In 2007, one of the leading Ukrainian universities, the National University of Kyiv-Mohyla Academy, received personal archive of Omeljan Pritsak, the first Professor of Ukrainian History at Harvard University and the founder and first director (1973-1989) of the Harvard Ukrainian Research Institute. The heritage, collected by Omeljan Pritsak for 70 years, contains manuscripts, printed editions, publications, historical sources, archival documents and artistic and cultural monuments on philosophy, linguistics, world history, Oriental Studies, Slavic Studies, Scandinavian Studies, archeology, numismatics etc. There are more than 20 thousand items, which are available through the electronic catalog.

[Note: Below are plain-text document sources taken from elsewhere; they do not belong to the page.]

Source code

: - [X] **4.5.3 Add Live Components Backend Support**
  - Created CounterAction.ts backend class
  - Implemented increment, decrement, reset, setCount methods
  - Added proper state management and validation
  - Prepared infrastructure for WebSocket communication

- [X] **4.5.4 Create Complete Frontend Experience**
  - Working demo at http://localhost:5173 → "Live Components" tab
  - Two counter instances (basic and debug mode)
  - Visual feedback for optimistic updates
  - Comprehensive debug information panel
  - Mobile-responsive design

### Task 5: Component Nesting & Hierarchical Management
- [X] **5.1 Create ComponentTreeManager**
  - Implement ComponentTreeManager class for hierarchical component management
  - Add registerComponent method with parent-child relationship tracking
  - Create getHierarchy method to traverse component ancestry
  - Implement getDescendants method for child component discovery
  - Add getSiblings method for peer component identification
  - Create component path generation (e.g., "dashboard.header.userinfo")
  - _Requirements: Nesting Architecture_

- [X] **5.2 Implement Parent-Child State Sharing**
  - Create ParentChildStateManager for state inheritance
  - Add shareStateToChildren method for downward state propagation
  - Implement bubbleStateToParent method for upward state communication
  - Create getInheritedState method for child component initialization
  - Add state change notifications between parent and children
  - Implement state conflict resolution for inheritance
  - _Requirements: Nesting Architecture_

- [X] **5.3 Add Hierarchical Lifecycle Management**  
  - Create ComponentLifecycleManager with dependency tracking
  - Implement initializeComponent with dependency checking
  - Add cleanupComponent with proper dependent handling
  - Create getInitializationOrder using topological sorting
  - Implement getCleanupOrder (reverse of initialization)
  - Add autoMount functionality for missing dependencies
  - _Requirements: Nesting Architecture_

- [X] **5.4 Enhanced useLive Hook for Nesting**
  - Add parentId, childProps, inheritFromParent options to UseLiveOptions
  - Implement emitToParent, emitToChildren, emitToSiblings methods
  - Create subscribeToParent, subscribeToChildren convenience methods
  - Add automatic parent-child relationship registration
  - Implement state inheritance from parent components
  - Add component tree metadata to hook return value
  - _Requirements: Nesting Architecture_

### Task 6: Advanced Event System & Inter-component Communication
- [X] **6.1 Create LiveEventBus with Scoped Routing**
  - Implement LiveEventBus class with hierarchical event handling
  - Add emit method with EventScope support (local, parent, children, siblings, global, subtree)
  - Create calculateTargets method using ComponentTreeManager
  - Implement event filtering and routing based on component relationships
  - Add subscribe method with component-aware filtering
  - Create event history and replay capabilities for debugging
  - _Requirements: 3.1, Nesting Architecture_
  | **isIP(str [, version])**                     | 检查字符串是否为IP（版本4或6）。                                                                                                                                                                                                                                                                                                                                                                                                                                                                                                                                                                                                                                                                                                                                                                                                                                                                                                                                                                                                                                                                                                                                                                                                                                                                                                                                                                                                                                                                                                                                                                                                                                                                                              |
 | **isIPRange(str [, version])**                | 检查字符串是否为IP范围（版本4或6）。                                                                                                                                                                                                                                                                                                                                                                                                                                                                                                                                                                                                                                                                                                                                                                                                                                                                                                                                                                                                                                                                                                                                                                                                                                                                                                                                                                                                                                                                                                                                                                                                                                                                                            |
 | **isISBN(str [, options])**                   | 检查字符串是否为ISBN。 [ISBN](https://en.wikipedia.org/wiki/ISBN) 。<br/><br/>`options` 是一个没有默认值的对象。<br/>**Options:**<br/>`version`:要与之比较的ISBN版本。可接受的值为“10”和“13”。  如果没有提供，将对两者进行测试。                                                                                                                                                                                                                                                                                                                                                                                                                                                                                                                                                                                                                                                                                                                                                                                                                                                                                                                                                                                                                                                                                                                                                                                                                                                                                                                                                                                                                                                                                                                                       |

In 2009, Omeljan Pritsak Research Center for Oriental Studies was established on the basis of this Memorial Library.

===Other Libraries===
The other libraries located on the National University of Kyiv-Mohyla Academy campus include Philological Library, located in the third Building, which houses volumes in the areas of philology, literature; Pre-university Studies Library, located in the Bursa Building; and Library in Center of Polish and European Studies, located in the 6th Building, which houses volumes in Polish.

==Special collections==
There are 67 private collections donated by Ukrainian scholars mostly. Significant historical, cultural and scientific value brings the special Rare Books collection with more than 13, 000 items.

At the end of 2005, James Mace's library and archive were donated to the National University of Kyiv Mohyla Academy. Archive and library collection represents materials that describe Mace's life, academic activities and history of ukrainian studies in the USSR and abroad. Library collection counts over 1200 volumes of scientific works, periodicals, and other documents.